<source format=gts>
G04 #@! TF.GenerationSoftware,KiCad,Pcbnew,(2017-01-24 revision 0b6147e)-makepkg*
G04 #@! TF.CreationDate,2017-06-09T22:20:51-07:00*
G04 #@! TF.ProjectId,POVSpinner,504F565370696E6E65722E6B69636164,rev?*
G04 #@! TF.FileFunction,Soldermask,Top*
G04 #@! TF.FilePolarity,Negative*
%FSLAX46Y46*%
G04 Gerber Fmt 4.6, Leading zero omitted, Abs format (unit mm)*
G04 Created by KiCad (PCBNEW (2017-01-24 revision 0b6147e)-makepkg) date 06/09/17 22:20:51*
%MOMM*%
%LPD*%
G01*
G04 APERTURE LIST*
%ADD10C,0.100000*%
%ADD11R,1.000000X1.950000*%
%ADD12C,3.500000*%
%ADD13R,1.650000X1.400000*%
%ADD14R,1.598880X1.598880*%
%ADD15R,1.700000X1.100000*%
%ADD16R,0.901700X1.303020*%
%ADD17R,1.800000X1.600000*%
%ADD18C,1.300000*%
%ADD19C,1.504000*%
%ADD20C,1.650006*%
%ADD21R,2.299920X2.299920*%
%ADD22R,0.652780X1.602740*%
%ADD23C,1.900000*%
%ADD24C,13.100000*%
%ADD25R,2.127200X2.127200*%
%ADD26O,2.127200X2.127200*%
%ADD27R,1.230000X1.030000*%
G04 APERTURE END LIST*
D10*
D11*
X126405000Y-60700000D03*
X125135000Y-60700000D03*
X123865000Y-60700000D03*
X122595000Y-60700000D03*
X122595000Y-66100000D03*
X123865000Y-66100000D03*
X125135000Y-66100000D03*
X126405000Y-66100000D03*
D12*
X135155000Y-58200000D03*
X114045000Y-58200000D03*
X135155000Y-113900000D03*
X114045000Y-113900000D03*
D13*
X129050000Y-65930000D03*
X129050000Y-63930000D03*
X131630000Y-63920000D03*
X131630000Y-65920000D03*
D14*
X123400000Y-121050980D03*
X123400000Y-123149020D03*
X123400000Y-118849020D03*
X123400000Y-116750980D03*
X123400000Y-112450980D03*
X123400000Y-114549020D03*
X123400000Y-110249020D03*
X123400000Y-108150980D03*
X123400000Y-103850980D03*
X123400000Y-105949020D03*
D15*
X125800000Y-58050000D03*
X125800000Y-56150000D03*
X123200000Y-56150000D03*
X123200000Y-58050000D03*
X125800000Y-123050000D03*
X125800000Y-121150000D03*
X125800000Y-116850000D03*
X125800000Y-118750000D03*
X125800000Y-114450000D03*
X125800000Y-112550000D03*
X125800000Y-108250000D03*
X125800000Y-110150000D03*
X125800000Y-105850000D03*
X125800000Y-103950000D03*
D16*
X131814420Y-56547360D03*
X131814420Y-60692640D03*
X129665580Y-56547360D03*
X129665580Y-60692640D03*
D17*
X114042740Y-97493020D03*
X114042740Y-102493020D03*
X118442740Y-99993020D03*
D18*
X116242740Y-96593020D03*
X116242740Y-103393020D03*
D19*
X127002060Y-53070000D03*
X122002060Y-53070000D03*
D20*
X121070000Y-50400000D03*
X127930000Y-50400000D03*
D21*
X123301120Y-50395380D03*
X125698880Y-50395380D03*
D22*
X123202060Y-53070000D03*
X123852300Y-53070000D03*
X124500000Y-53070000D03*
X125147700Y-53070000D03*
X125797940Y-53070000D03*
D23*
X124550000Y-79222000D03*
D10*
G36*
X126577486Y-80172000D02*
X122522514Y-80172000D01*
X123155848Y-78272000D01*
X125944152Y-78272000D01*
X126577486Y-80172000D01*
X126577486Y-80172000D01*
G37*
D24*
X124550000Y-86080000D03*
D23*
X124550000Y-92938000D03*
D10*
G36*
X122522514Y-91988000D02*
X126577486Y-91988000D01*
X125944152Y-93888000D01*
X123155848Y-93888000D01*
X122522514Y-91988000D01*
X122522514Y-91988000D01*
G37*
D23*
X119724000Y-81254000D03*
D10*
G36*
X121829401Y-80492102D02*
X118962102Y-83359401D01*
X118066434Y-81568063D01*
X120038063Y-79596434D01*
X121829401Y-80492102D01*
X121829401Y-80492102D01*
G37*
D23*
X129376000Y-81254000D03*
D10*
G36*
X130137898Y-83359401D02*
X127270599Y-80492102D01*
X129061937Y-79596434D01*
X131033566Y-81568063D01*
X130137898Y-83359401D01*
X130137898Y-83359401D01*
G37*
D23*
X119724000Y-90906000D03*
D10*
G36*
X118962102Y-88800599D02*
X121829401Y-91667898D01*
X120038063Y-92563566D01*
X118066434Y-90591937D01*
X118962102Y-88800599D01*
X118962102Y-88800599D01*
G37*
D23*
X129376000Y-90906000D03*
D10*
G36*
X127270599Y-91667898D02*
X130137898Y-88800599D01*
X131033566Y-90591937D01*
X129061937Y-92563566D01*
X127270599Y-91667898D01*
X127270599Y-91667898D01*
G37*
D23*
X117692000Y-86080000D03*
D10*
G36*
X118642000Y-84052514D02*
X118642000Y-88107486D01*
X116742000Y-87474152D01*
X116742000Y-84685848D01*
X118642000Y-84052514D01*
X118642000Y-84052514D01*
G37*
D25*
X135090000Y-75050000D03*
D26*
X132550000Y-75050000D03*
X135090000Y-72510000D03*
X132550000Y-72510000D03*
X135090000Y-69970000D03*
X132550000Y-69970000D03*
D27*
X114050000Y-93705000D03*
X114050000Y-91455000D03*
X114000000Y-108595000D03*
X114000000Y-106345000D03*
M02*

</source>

-*-*-

WORK REQUEST —
Copy out precisely the lines from the line with "X118066434Y-81568063D01*" to the line with "X130137898Y-88800599D01*" in the material above, including those two lines and omitting all the rest.

WRITTEN REPLY —
X118066434Y-81568063D01*
X120038063Y-79596434D01*
X121829401Y-80492102D01*
X121829401Y-80492102D01*
G37*
D23*
X129376000Y-81254000D03*
D10*
G36*
X130137898Y-83359401D02*
X127270599Y-80492102D01*
X129061937Y-79596434D01*
X131033566Y-81568063D01*
X130137898Y-83359401D01*
X130137898Y-83359401D01*
G37*
D23*
X119724000Y-90906000D03*
D10*
G36*
X118962102Y-88800599D02*
X121829401Y-91667898D01*
X120038063Y-92563566D01*
X118066434Y-90591937D01*
X118962102Y-88800599D01*
X118962102Y-88800599D01*
G37*
D23*
X129376000Y-90906000D03*
D10*
G36*
X127270599Y-91667898D02*
X130137898Y-88800599D01*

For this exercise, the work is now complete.